# Abu Schweden



## njoy1976 (7. Mai 2005)

Hallo!

Ich bin leidenschaftlicher Abu Fan. Insbesondere haben es mir die alten Cardinal Rollen und die Kapselrollen angetan.

Nun zu meiner Frage:

Da ich nächstes Jahr gerne nach Schweden fahren möchte, wollte ich mal nachfragen, ob man seine alten Rollen dort noch überholen lassen kann.
Gibt es diese Möglichkeit noch???

Gruß

Njoy


----------



## nordman (7. Mai 2005)

*AW: Abu Schweden*

hallo kollege! ich bin auch ein echter abu-fan. was für rollen willst du denn überholen lassen? ich habe bislang an keiner einzigen meiner abu stationärrollen (3 mal cardinall 44, 1 mal cardinal 33 und 3 mal cardinal 55) jemals irgendwelche verschleißerscheinungen gehabt. und das, obwohl alle rollen reichlich gebraucht sind und werden.

allerdings öffne ich jede rolle einmal im jahr, um sie neu zu fetten und zu reinigen.


----------



## Uwe_H (8. Mai 2005)

*AW: Abu Schweden*

An der Mörrum, ich kenne den Namen des Dorfes gerade nicht...hm, ich glaube das hiess Svängsta!!! Dort ist die Fabrik von Abu, vielleicht fragst du dort nach...dort ist auch ein Werksverkauf, aber richtig günstig war der eigentlich auch nicht!!! Svängsta liegt ca 10-15km nördlich von Mörrum an der Mörrum in Blekinge...vielleicht fragst du dort einfach nach ob die Service machen, wenn nicht die Fabrik, wer dann???


----------



## njoy1976 (9. Mai 2005)

AUFGABE
Wie oft öffnet nordman laut dem Forumsthread über Abu-Rollen jede seiner Rollen, um sie zu fetten und zu reinigen?

AUSZÜGE DER AUFLISTUNG

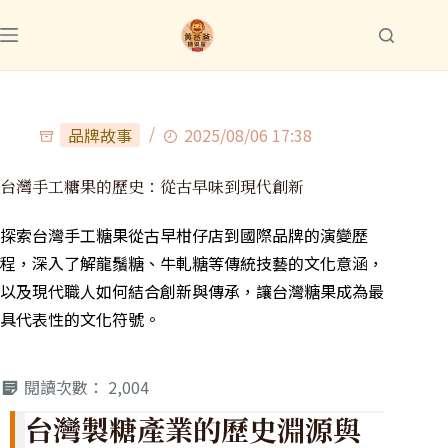
品牌故事
2025/08/06 17:38
台灣手工糖果的歷史：從古早味到現代創新
探索台灣手工糖果從古早柑仔店到國際品牌的演變歷
程，深入了解龍鬚糖、牛軋糖等傳統技藝的文化意涵，
以及現代職人如何結合創新與傳承，讓台灣糖果成為最
具代表性的文化符號。
閱讀次數：
2,004
台灣製糖產業的歷史淵源與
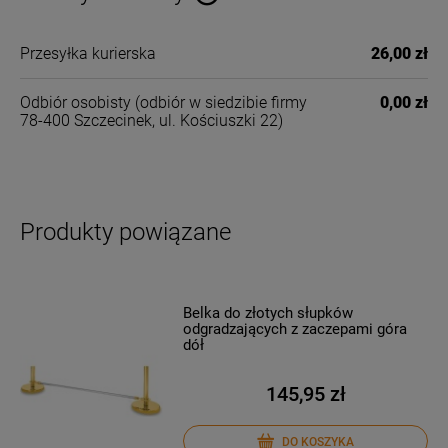
Cena nie zawiera ewentualnych kosztów płatności
Przesyłka kurierska
26,00 zł
Odbiór osobisty
(odbiór w siedzibie firmy
0,00 zł
78-400 Szczecinek, ul. Kościuszki 22)
Produkty powiązane
Belka do złotych słupków
odgradzających z zaczepami góra
dół
145,95 zł
DO KOSZYKA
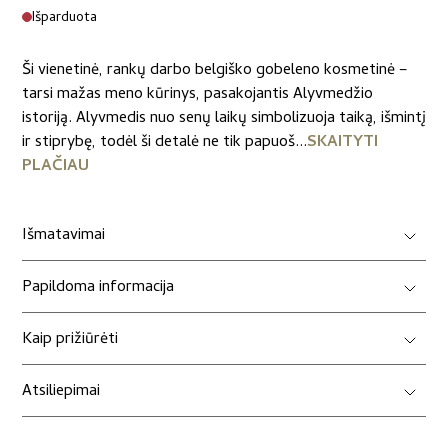
Išparduota
Ši vienetinė, rankų darbo belgiško gobeleno kosmetinė –
tarsi mažas meno kūrinys, pasakojantis Alyvmedžio
istoriją. Alyvmedis nuo senų laikų simbolizuoja taiką, išmintį
ir stiprybę, todėl ši detalė ne tik papuoš...
SKAITYTI
PLAČIAU
Išmatavimai
Papildoma informacija
Kaip prižiūrėti
Atsiliepimai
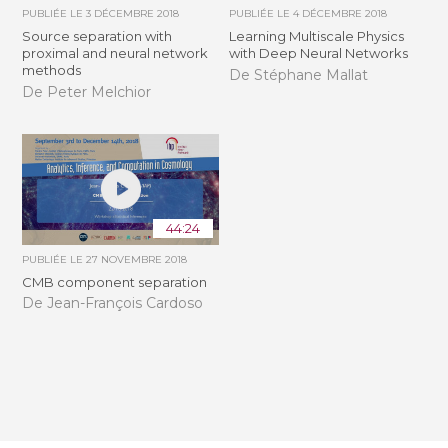
PUBLIÉE LE
3 DÉCEMBRE 2018
PUBLIÉE LE
4 DÉCEMBRE 2018
Source separation with
Learning Multiscale Physics
proximal and neural network
with Deep Neural Networks
methods
De Stéphane Mallat
De Peter Melchior
44:24
PUBLIÉE LE
27 NOVEMBRE 2018
CMB component separation
De Jean-François Cardoso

ERGEBNIS
Einmal im Jahr.